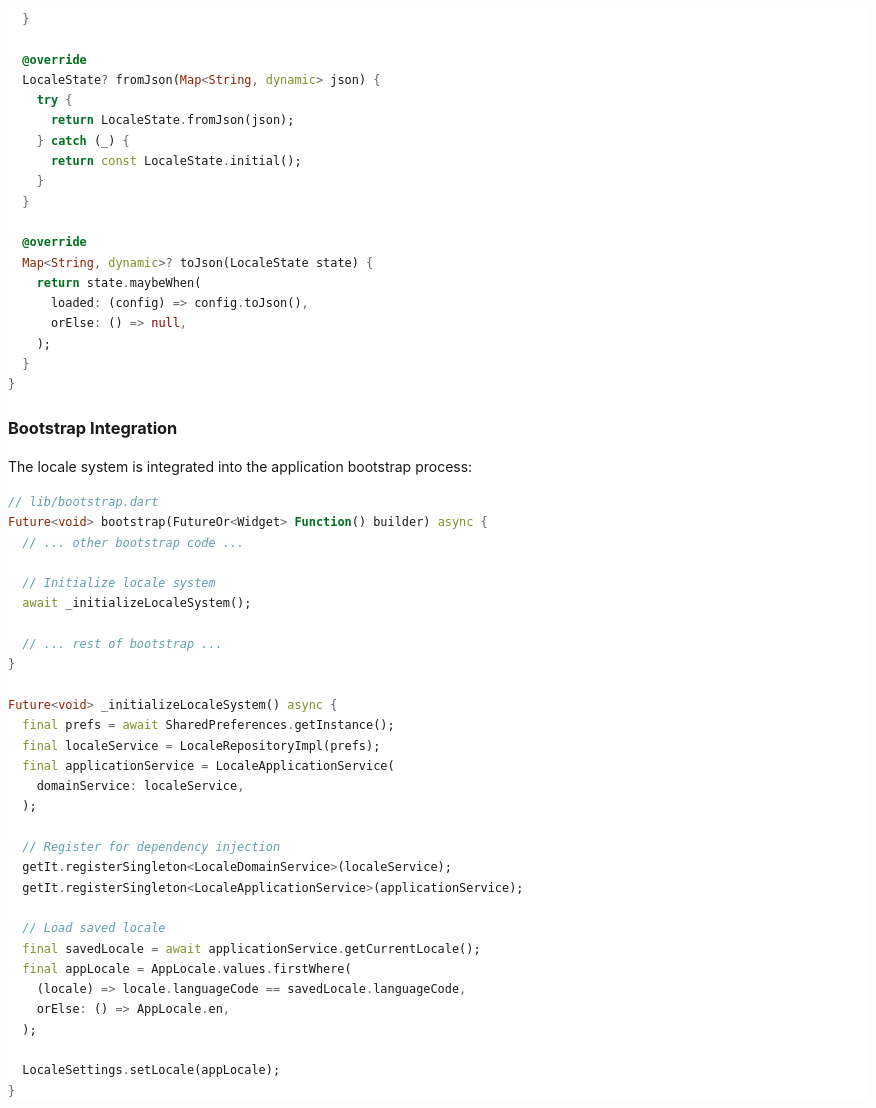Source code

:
 ```dart
  }

  @override
  LocaleState? fromJson(Map<String, dynamic> json) {
    try {
      return LocaleState.fromJson(json);
    } catch (_) {
      return const LocaleState.initial();
    }
  }

  @override
  Map<String, dynamic>? toJson(LocaleState state) {
    return state.maybeWhen(
      loaded: (config) => config.toJson(),
      orElse: () => null,
    );
  }
}
```

### Bootstrap Integration

The locale system is integrated into the application bootstrap process:

```dart
// lib/bootstrap.dart
Future<void> bootstrap(FutureOr<Widget> Function() builder) async {
  // ... other bootstrap code ...

  // Initialize locale system
  await _initializeLocaleSystem();

  // ... rest of bootstrap ...
}

Future<void> _initializeLocaleSystem() async {
  final prefs = await SharedPreferences.getInstance();
  final localeService = LocaleRepositoryImpl(prefs);
  final applicationService = LocaleApplicationService(
    domainService: localeService,
  );

  // Register for dependency injection
  getIt.registerSingleton<LocaleDomainService>(localeService);
  getIt.registerSingleton<LocaleApplicationService>(applicationService);

  // Load saved locale
  final savedLocale = await applicationService.getCurrentLocale();
  final appLocale = AppLocale.values.firstWhere(
    (locale) => locale.languageCode == savedLocale.languageCode,
    orElse: () => AppLocale.en,
  );

  LocaleSettings.setLocale(appLocale);
}
```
------------------------------------
Task directions.
Write out the material above again, word for word, minus its pictures.

Response for this exercise.
Source code

:
 ```dart
  }

  @override
  LocaleState? fromJson(Map<String, dynamic> json) {
    try {
      return LocaleState.fromJson(json);
    } catch (_) {
      return const LocaleState.initial();
    }
  }

  @override
  Map<String, dynamic>? toJson(LocaleState state) {
    return state.maybeWhen(
      loaded: (config) => config.toJson(),
      orElse: () => null,
    );
  }
}
```

### Bootstrap Integration

The locale system is integrated into the application bootstrap process:

```dart
// lib/bootstrap.dart
Future<void> bootstrap(FutureOr<Widget> Function() builder) async {
  // ... other bootstrap code ...

  // Initialize locale system
  await _initializeLocaleSystem();

  // ... rest of bootstrap ...
}

Future<void> _initializeLocaleSystem() async {
  final prefs = await SharedPreferences.getInstance();
  final localeService = LocaleRepositoryImpl(prefs);
  final applicationService = LocaleApplicationService(
    domainService: localeService,
  );

  // Register for dependency injection
  getIt.registerSingleton<LocaleDomainService>(localeService);
  getIt.registerSingleton<LocaleApplicationService>(applicationService);

  // Load saved locale
  final savedLocale = await applicationService.getCurrentLocale();
  final appLocale = AppLocale.values.firstWhere(
    (locale) => locale.languageCode == savedLocale.languageCode,
    orElse: () => AppLocale.en,
  );

  LocaleSettings.setLocale(appLocale);
}
```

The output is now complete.